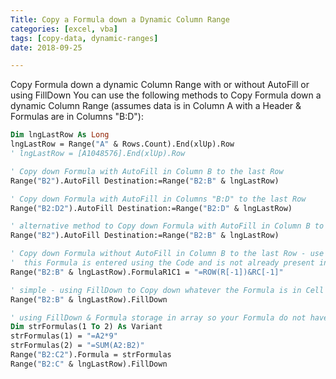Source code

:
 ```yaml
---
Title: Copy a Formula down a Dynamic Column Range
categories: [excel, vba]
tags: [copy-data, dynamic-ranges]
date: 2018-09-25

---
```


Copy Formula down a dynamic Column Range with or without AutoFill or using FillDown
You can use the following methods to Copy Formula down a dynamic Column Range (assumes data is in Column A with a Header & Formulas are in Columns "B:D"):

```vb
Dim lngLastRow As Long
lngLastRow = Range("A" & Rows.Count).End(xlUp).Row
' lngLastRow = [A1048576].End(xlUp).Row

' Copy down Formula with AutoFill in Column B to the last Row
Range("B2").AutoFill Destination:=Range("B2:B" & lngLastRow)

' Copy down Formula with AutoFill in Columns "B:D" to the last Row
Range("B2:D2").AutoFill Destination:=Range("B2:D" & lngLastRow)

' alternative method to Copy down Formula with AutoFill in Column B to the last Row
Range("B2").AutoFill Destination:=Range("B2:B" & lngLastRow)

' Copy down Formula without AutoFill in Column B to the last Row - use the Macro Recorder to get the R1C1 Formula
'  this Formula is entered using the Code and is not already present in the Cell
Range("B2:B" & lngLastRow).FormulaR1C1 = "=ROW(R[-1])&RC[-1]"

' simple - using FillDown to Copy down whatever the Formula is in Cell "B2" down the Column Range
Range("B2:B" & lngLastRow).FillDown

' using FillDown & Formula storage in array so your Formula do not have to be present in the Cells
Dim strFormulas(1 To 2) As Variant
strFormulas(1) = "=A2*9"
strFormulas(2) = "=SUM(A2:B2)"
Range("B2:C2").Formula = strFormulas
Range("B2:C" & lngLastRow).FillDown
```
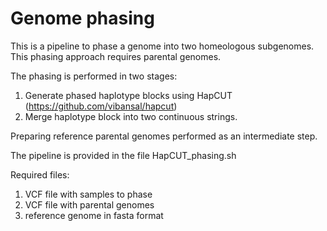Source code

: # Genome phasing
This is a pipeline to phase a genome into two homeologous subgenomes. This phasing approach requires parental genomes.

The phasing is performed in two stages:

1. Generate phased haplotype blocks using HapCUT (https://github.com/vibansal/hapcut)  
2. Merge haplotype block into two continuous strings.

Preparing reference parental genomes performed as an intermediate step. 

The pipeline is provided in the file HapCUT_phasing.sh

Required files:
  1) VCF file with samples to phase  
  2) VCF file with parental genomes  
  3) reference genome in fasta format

● **Exercise objective**: Among the records, find every line with the word "without" and copy it.

● **Written response**:
Copy Formula down a dynamic Column Range with or without AutoFill or using FillDown
' Copy down Formula without AutoFill in Column B to the last Row - use the Macro Recorder to get the R1C1 Formula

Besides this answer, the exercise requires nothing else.